Stronger Generalization Guarantees for Robot Learning by Combining Generative Models and Real-World Data
This addresses the challenge of ensuring safe and reliable robot learning in novel settings, though it is incremental as it builds on existing PAC-Bayes theory.
The paper tackles the problem of learning robotic policies with generalization guarantees to unseen environments by combining a generative model with real-world data, resulting in stronger generalization guarantees demonstrated on simulated quadrotor navigation and grasping tasks, with hardware validation for grasping.

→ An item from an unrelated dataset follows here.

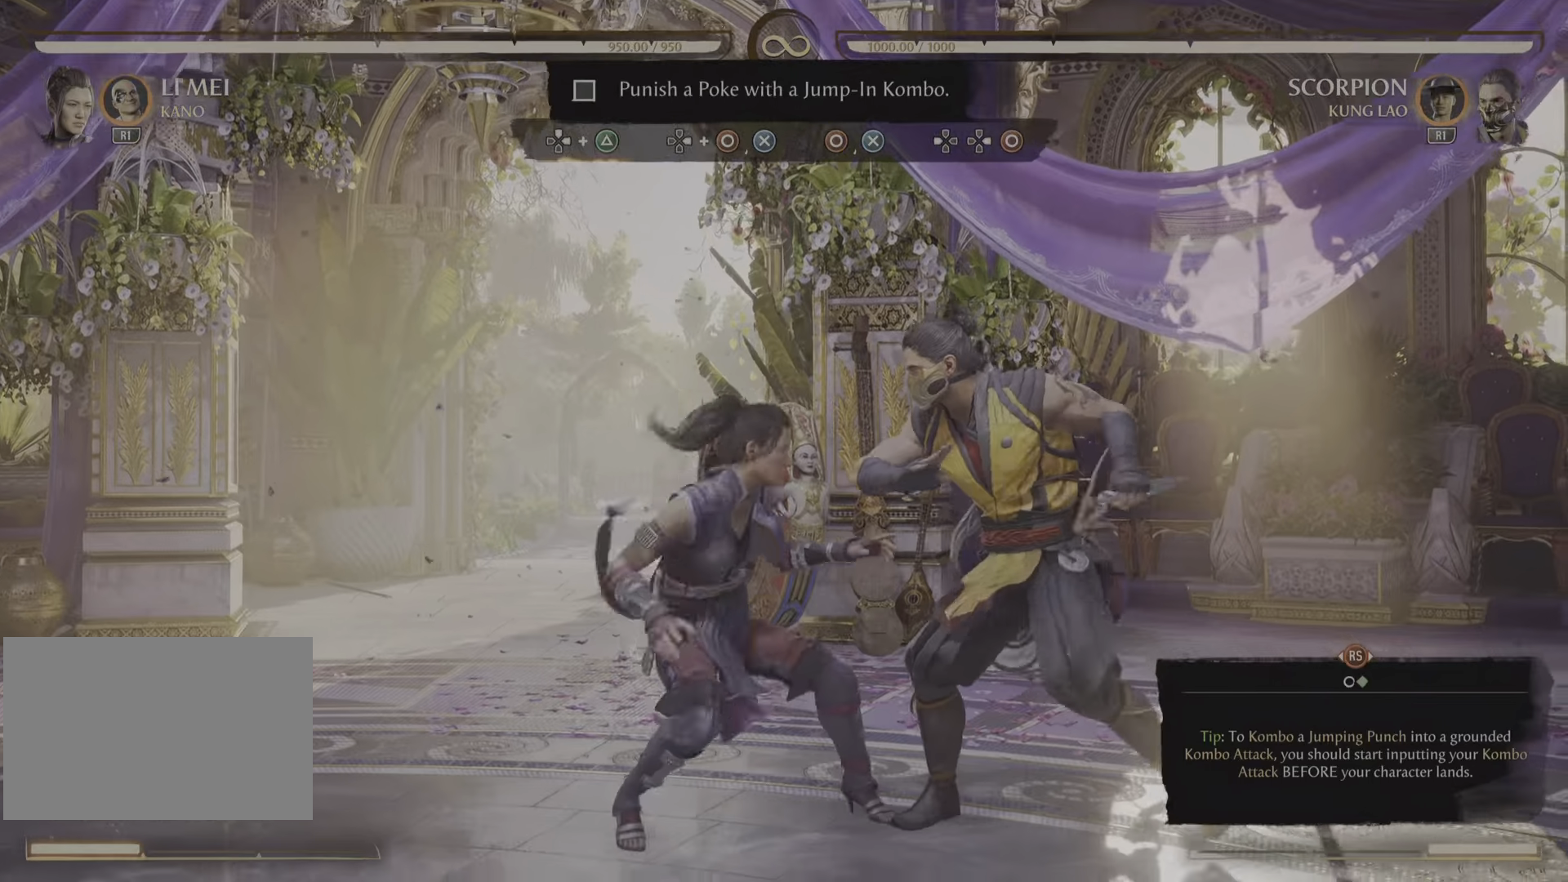
{"buttons": [], "left_stick": "center", "right_stick": "center", "events": []}
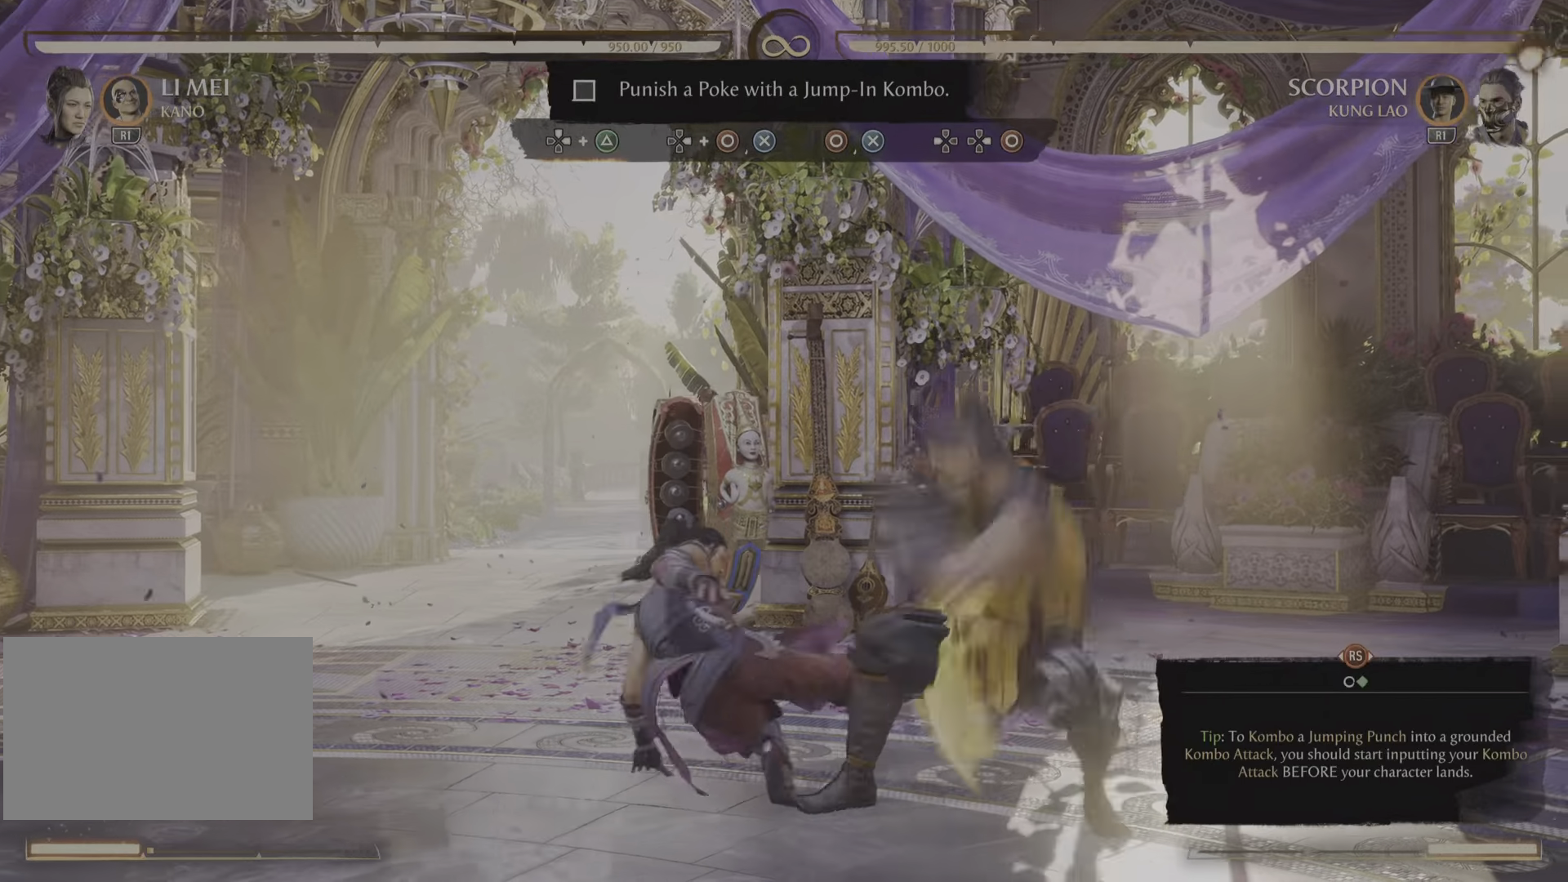
{"buttons": [], "left_stick": "center", "right_stick": "center", "events": []}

We are motivated by the problem of learning policies for robotic systems with rich sensory inputs (e.g., vision) in a manner that allows us to guarantee generalization to environments unseen during training. We provide a framework for providing such generalization guarantees by leveraging a finite dataset of real-world environments in combination with a (potentially inaccurate) generative model of environments. The key idea behind our approach is to utilize the generative model in order to implicitly specify a prior over policies. This prior is updated using the real-world dataset of environments by minimizing an upper bound on the expected cost across novel environments derived via Probably Approximately Correct (PAC)-Bayes generalization theory. We demonstrate our approach on two simulated systems with nonlinear/hybrid dynamics and rich sensing modalities: (i) quadrotor navigation with an onboard vision sensor, and (ii) grasping objects using a depth sensor. Comparisons with prior work demonstrate the ability of our approach to obtain stronger generalization guarantees by utilizing generative models. We also present hardware experiments for validating our bounds for the grasping task.